Ещё когда бы чеховских мужчин,
Их душами пленясь не без причин,
Тургеневские женщины любили,
То был бы смысл иной у бытия,
Был светел духом, может быть, и я…
А так… И дух, и трепет позабыли.
А чёрен день ещё и потому,
Что сколько ни пытаюсь, не пойму —
За что тебе любовь и безголосье?
Ведь это же так просто! — рюмку хрясь!
Вторую, третью… И душою в грязь,
Туда ж — портки, обувку и волосья.
А так душа — один сплошной озноб…
Пытаюсь петь, как в юности, взахлёб,
Когда шептали мы: «Любовь до гроба…»
Не ведали, заложники судьбы, —
Уйдёт любовь, останутся гробы…
Любовь уж больно нервная особа.
И всё… Не знаешь, нечёт или чёт…
И что-то, жизнью названо, течёт…
Цена? Давно забытая полушка.
И снова беспросветны вечера,
И снова щеки мокрые с утра,
Как будто ночью плакала подушка…
* * *
…И без того последняя черта
Отведена за новые пределы,
Где боль — не та, где бренность — суета,
Где Божий свет — подлесок поределый.
И можно не смотреть, а созерцать,
Как снова рок становится судьбиной,
Как Авель носит Каина печать,
Соединён с ним связью пуповинной.
Поленьев нет, но теплится очаг,
И ты, летучей бренностью подхвачен,
Прозрачность видишь в небе и в речах.
И сам летишь… И сам полупрозрачен…
ДиН гостиная
Танакоз Ильясова (перевёл с казахского Николай Переяслов)
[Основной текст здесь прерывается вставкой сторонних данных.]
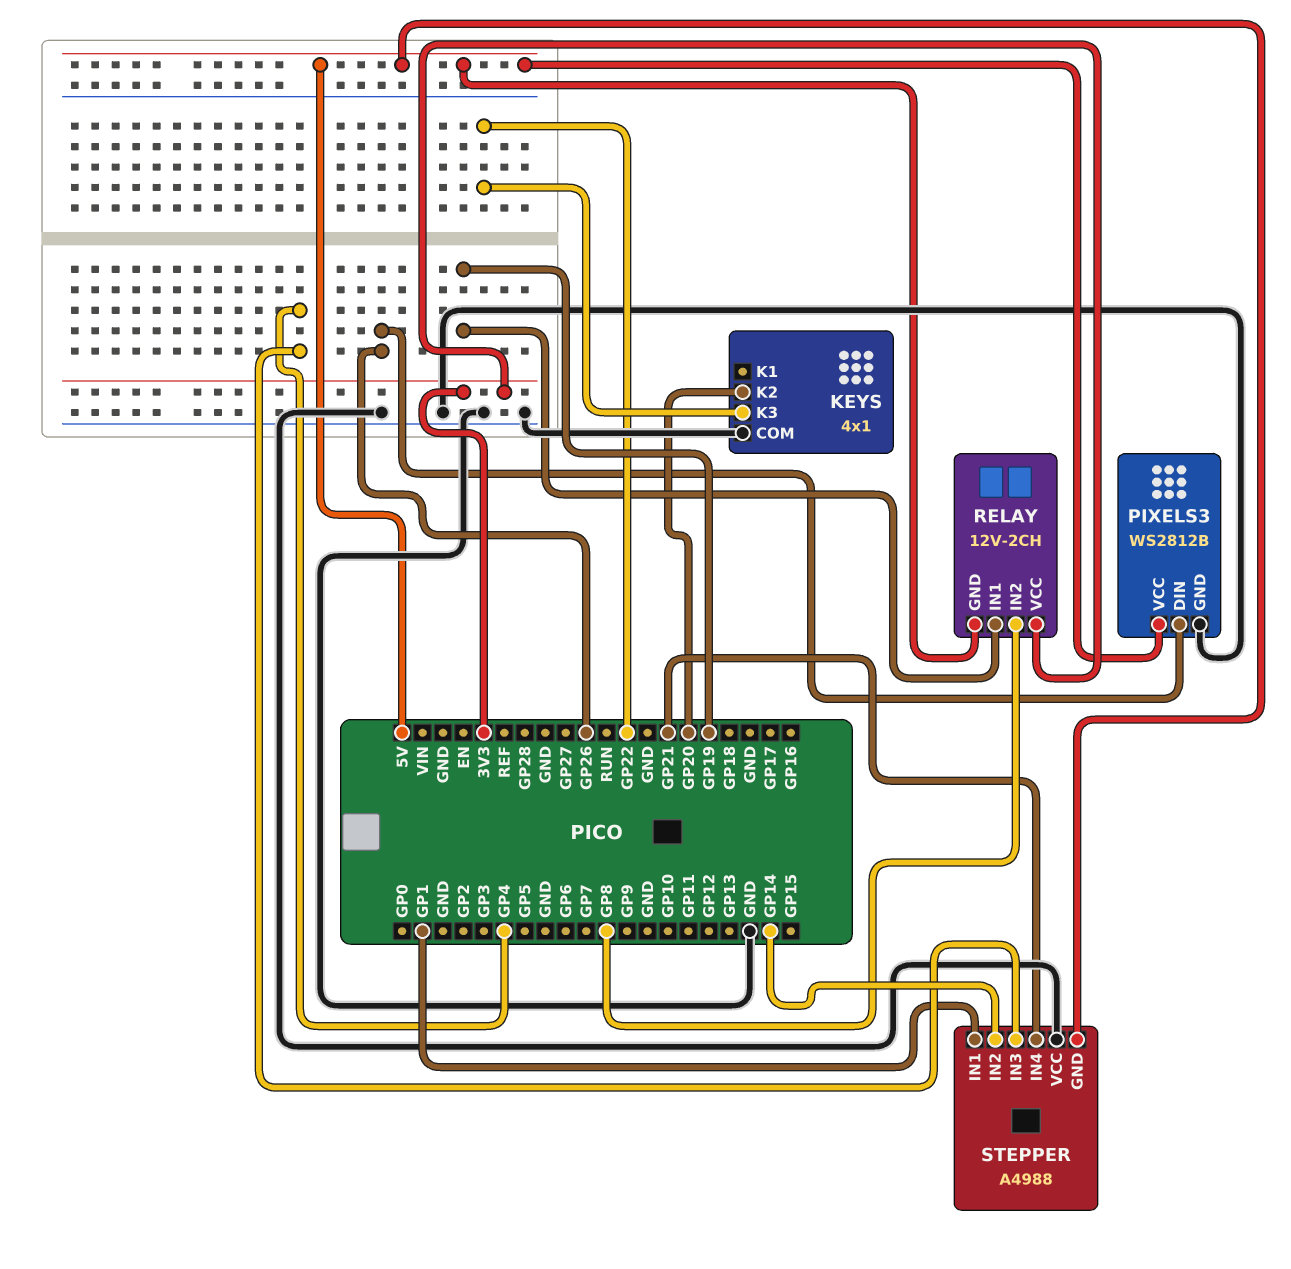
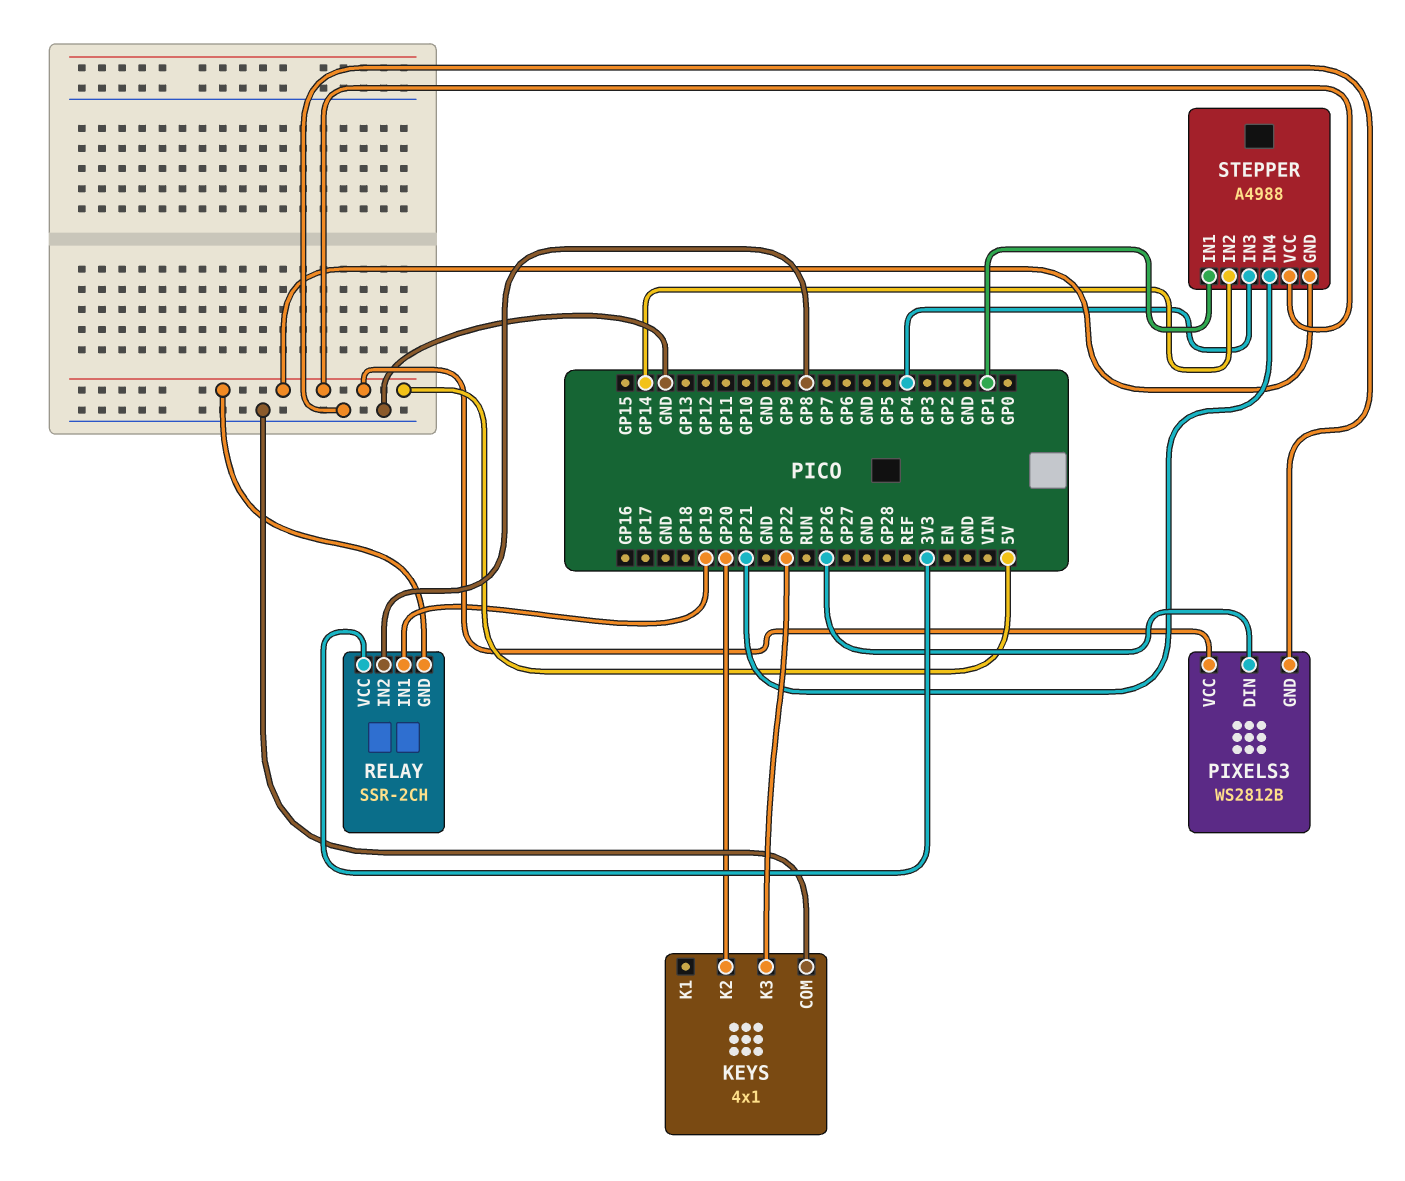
RELAY: 12V-2CH -> SSR-2CH
STEPPER pin VCC: GND -> 5V

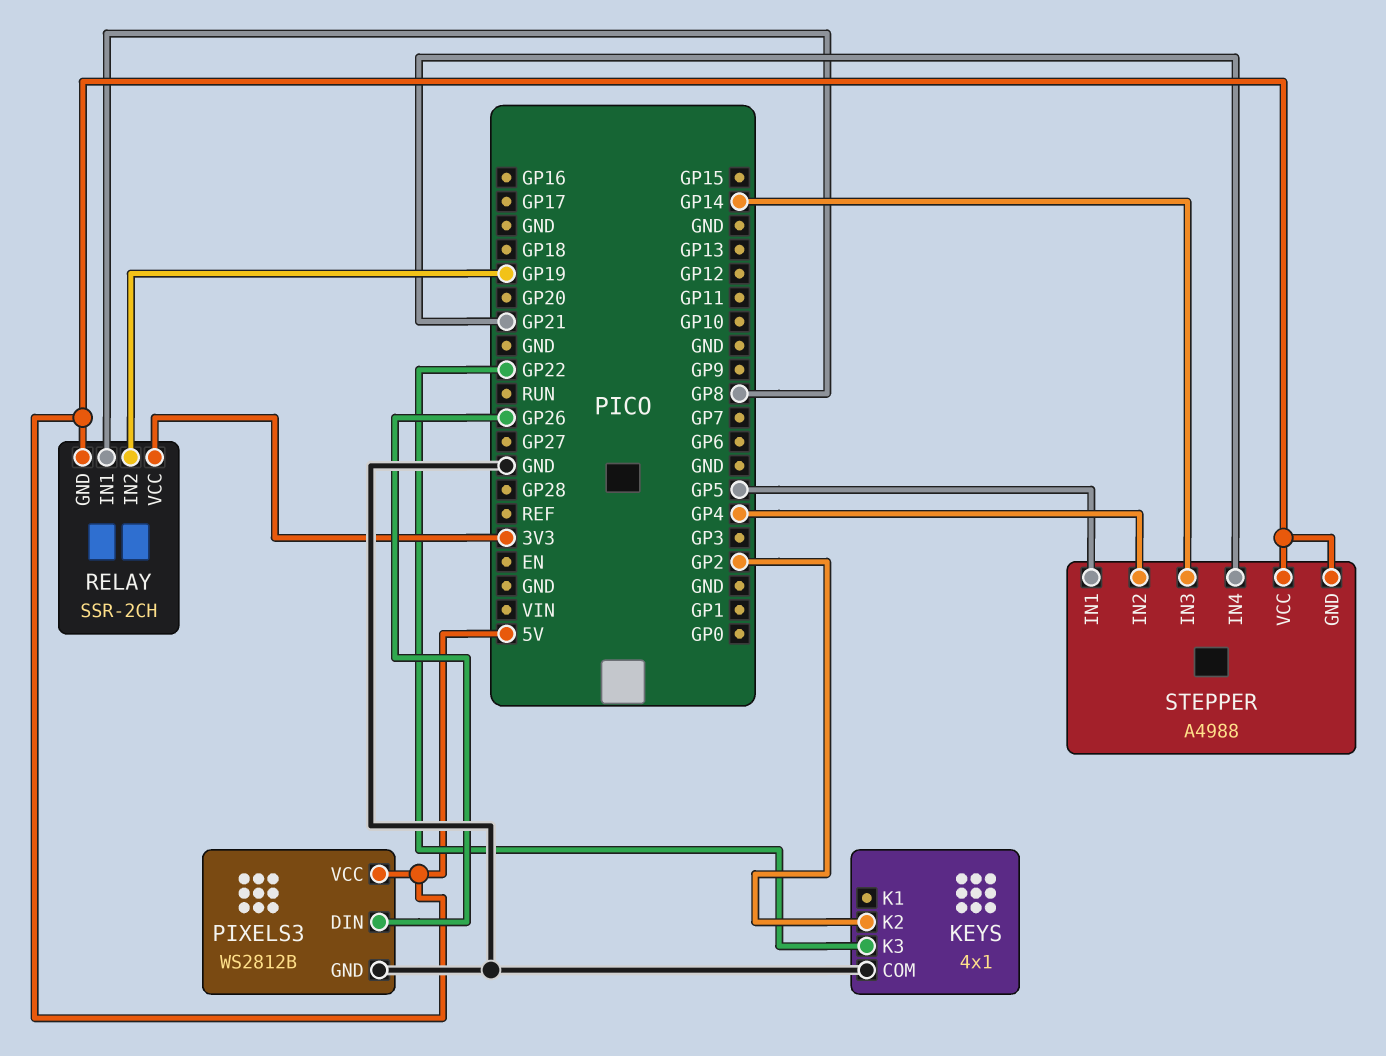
KEYS pin K2: GP20 -> GP2
RELAY pin IN1: GP19 -> GP8
RELAY pin IN2: GP8 -> GP19
STEPPER pin IN1: GP1 -> GP5
STEPPER pin IN2: GP14 -> GP4
STEPPER pin IN3: GP4 -> GP14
Я знаю: пускай выше гор — небеса,
но горы их высям не станут завидовать.
Пусть солнце слепит им лучами глаза —
они своей боли слезами не выдадут.
Я знаю: пусть сыплют проклятья мне вслед —
земля подо мной не просядет болотом.
Железо руками не гни — проку нет,
лишь мышцы порвёшь и покроешься потом.
Я знаю: орёл, погибая в бою,
не просит врага, что сильней, о пощаде.
Оставьте насильно без жала змею —
она не заплачет о яде.
Я знаю: пусть слабой меня назовут,
пусть свергнется ливень стеною,
пусть слава и почести мимо идут,
но дар стихотворный — со мною.
Я знаю: хоть тоннами воздух скупай,
душа им вовек не напьётся.
Хоть в землю на локоть слова закопай,
поэзия — снова пробьётся!
* * *
Все нервы — в клочья! Я едва очнулась,
щенком побитым раны зализав.
И стало мне наукой прятать чувства
то слово, что никто мне не сказал.
Живу одна. Никто со мною песню
не запоёт, взглянув в мои глаза.
Так моё сердце напоило спесью
то слово, что никто мне не сказал.
Весь мир вокруг — лишь место для скитаний,
отечество — не больше, чем вокзал.
Навек меня лишило всех мечтаний
то слово, что никто мне не сказал.
Не битва мою силу подкосила,
не враг мою отвагу растерзал.
Костёр, во мне пылавший, погасило
то слово, что никто мне не сказал.
Оно мне в грудь вошло, как остры вилы,
и, в мир втолкнув, словно в огромный зал,
поэзией мне душу отравило —
то слово, что никто мне не сказал!..
* * *
Взгляни в себя — и в сердце иль в крови
найди вакцину, что всю боль излечит.
Как ни влечёт меня предчувствие любви —
а страшно встречи.
Входя в трамвай, от страха чуть дышу —
а вдруг нас там прижмёт толпа друг к другу?
Сойду скорей, как будто я спешу…
Вновь — всё по кругу…
Моей не в силах изменить судьбы,
стал чёрт — святошей, а мой ангел — пьянью.
Бреду, устав от долгих дней борьбы,
меж сном и явью.
Не я ль мечтала в тишине ночей
о страсти той, что разрывает душу?
Не я ль стреляла искрами очей,
а ныне — трушу?
Я не могу понять: ты — похититель
тех чувств, что я растила, как дубы,
иль ты — мой царь и сладкий повелитель
моей судьбы?
Взгляни в меня — и в сердце иль в крови
найди вакцину, что всю боль излечит.
Как ни страшит предчувствие любви —
а жду я встречи…
* * *
Наш мир умрёт без жёлтого огня
сентябрьских рощ и — чёрных стай грачиных!..
Хочу, чтоб кто-то полюбил меня —
за просто так,
бездумно,
беспричинно.
Характер мой упрямый не кляня
и не ища во мне повадки царской,
хочу, чтоб кто-то полюбил меня,
как любят дети белый снег январский.
Стереотип придуманный гоня,
что собран был по фильмам и эстрадам,
хочу, чтоб кто-то полюбил меня
не потому, что нет прекрасней рядом.